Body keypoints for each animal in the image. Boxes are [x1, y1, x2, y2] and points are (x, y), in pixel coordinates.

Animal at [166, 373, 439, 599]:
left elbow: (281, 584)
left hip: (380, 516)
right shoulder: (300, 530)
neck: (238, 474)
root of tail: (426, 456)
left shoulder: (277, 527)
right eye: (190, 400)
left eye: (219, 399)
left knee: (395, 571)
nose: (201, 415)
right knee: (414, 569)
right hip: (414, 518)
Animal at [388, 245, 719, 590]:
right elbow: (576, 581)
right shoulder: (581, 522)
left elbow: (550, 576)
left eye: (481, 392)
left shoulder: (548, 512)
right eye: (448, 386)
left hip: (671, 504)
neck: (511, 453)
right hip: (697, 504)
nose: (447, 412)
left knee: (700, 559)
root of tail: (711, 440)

==

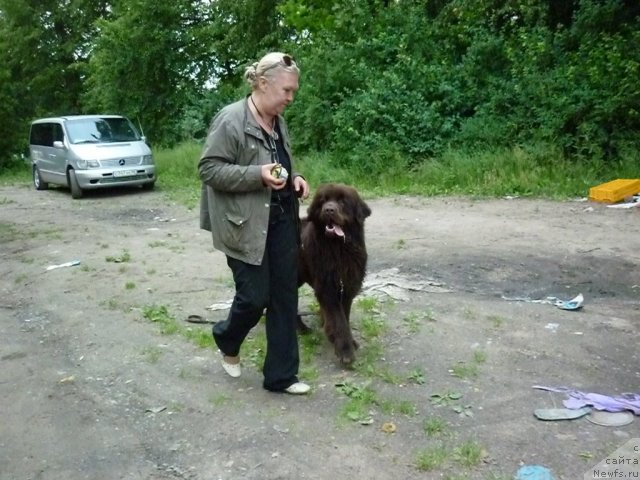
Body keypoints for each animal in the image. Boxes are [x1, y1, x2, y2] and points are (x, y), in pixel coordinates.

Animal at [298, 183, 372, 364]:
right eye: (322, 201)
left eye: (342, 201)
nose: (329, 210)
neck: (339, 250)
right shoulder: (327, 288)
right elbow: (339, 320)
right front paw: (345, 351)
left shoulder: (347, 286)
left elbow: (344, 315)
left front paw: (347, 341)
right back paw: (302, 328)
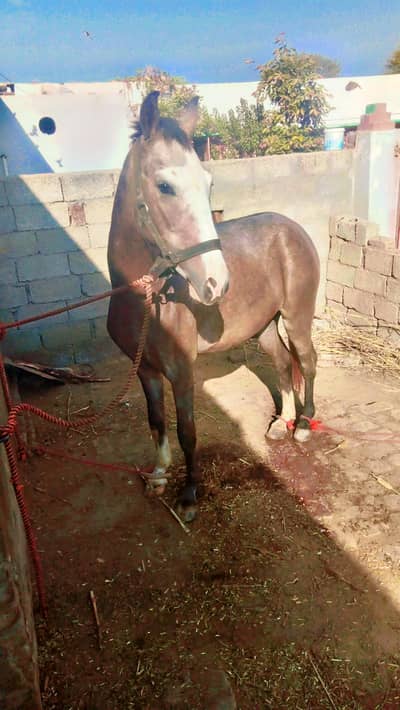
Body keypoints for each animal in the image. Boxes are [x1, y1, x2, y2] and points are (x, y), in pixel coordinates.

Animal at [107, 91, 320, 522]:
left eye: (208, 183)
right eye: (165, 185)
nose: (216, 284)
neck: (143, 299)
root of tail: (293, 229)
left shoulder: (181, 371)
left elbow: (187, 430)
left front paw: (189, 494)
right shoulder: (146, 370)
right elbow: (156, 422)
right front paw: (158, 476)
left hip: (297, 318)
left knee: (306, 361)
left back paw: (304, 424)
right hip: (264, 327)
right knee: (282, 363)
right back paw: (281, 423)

_Task details:_
Reproduce exactly the entries above, limited to the lines from the one with "right elbow: (156, 422)" through the one with "right back paw: (281, 423)", both included.

_Expected output:_
right elbow: (156, 422)
right front paw: (158, 476)
left hip: (297, 318)
left knee: (306, 361)
left back paw: (304, 424)
right hip: (264, 327)
right knee: (282, 363)
right back paw: (281, 423)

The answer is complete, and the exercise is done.